From 33e1c288da62a6a5aa9077a6b7bfa690b1b02cf4 Mon Sep 17 00:00:00 2001
From: "Rafael J. Wysocki" <rjw@sisk.pl>
Date: Wed, 23 May 2007 13:57:24 -0700
Subject: freezer: close potential race between refrigerator and thaw_tasks

If the freezing of tasks fails and a task is preempted in refrigerator()
before calling frozen_process(), then thaw_tasks() may run before this task is
frozen.  In that case the task will freeze and no one will thaw it.

To fix this race we can call freezing(current) in refrigerator() along with
frozen_process(current) under the task_lock() which also should be taken in
the error path of try_to_freeze_tasks() as well as in thaw_process().
Moreover, if thaw_process() additionally clears TIF_FREEZE for tasks that are
not frozen, we can be sure that all tasks are thawed and there are no pending
"freeze" requests after thaw_tasks() has run.

Signed-off-by: Rafael J. Wysocki <rjw@sisk.pl>
Acked-by: Pavel Machek <pavel@ucw.cz>
Cc: Gautham R Shenoy <ego@in.ibm.com>
Cc: Oleg Nesterov <oleg@tv-sign.ru>
Cc: "Eric W. Biederman" <ebiederm@xmission.com>
Signed-off-by: Andrew Morton <akpm@linux-foundation.org>
Signed-off-by: Linus Torvalds <torvalds@linux-foundation.org>
---
 kernel/power/process.c | 12 +++++++++++-
 1 file changed, 11 insertions(+), 1 deletion(-)

(limited to 'kernel')

diff --git a/kernel/power/process.c b/kernel/power/process.c
index 088419387388..02e490e311eb 100644
--- a/kernel/power/process.c
+++ b/kernel/power/process.c
@@ -37,10 +37,18 @@ void refrigerator(void)
 	/* Hmm, should we be allowed to suspend when there are realtime
 	   processes around? */
 	long save;
+
+	task_lock(current);
+	if (freezing(current)) {
+		frozen_process(current);
+		task_unlock(current);
+	} else {
+		task_unlock(current);
+		return;
+	}
 	save = current->state;
 	pr_debug("%s entered refrigerator\n", current->comm);
 
-	frozen_process(current);
 	spin_lock_irq(&current->sighand->siglock);
 	recalc_sigpending(); /* We sent fake signal, clean it up */
 	spin_unlock_irq(&current->sighand->siglock);
@@ -152,10 +160,12 @@ static unsigned int try_to_freeze_tasks(int freeze_user_space)
 			if (is_user_space(p) == !freeze_user_space)
 				continue;
 
+			task_lock(p);
 			if (freezeable(p) && !frozen(p))

● **DATA UNDER STUDY**

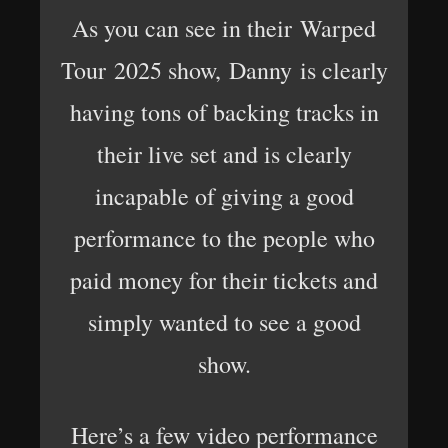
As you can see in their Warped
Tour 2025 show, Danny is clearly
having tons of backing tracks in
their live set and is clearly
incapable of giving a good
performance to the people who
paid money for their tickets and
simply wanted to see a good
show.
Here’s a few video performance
--
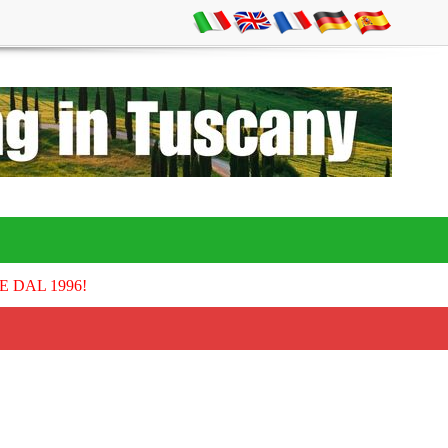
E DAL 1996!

● **TASK 1**
Answer these about the freezer patch:
(a) Which function may run before a preempted task is frozen?
(b) Which file does the patch change?
(c) How many insertions and deletions does the patch make?
● **TASK 2**
Pick up the freezer patch after its last line and write what comes next.
You won't need the material to do this work.

● **RESPONSE AREA 1**
(a) thaw_tasks()
(b) kernel/power/process.c
(c) 11 insertions and 1 deletion

● **RESPONSE AREA 2**
 				printk(KERN_ERR " %s\n", p->comm);
 
 			cancel_freezing(p);
+			task_unlock(p);
 		} while_each_thread(g, p);
 		read_unlock(&tasklist_lock);
 	}
-- 
cgit v1.2.3


From ba96a0c88098697a63e80157718b7440414ed24d Mon Sep 17 00:00:00 2001
From: "Rafael J. Wysocki" <rjw@sisk.pl>
Date: Wed, 23 May 2007 13:57:25 -0700
Subject: freezer: fix vfork problem

Currently try_to_freeze_tasks() has to wait until all of the vforked processes
exit and for this reason every user can make it fail.  To fix this problem we
can introduce the additional process flag PF_FREEZER_SKIP to be used by tasks
that do not want to be counted as freezable by the freezer and want to have
TIF_FREEZE set nevertheless.  Then, this flag can be set by tasks using
sys_vfork() before they call wait_for_completion(&vfork) and cleared after
they have woken up.  After clearing it, the tasks should call try_to_freeze()
as soon as possible.

Signed-off-by: Rafael J. Wysocki <rjw@sisk.pl>
Cc: Gautham R Shenoy <ego@in.ibm.com>
Cc: Oleg Nesterov <oleg@tv-sign.ru>
Cc: Pavel Machek <pavel@ucw.cz>
Cc: "Eric W. Biederman" <ebiederm@xmission.com>
Signed-off-by: Andrew Morton <akpm@linux-foundation.org>
Signed-off-by: Linus Torvalds <torvalds@linux-foundation.org>
---
 kernel/fork.c          |  3 +++
 kernel/power/process.c | 29 +++++++++--------------------
 2 files changed, 12 insertions(+), 20 deletions(-)

(limited to 'kernel')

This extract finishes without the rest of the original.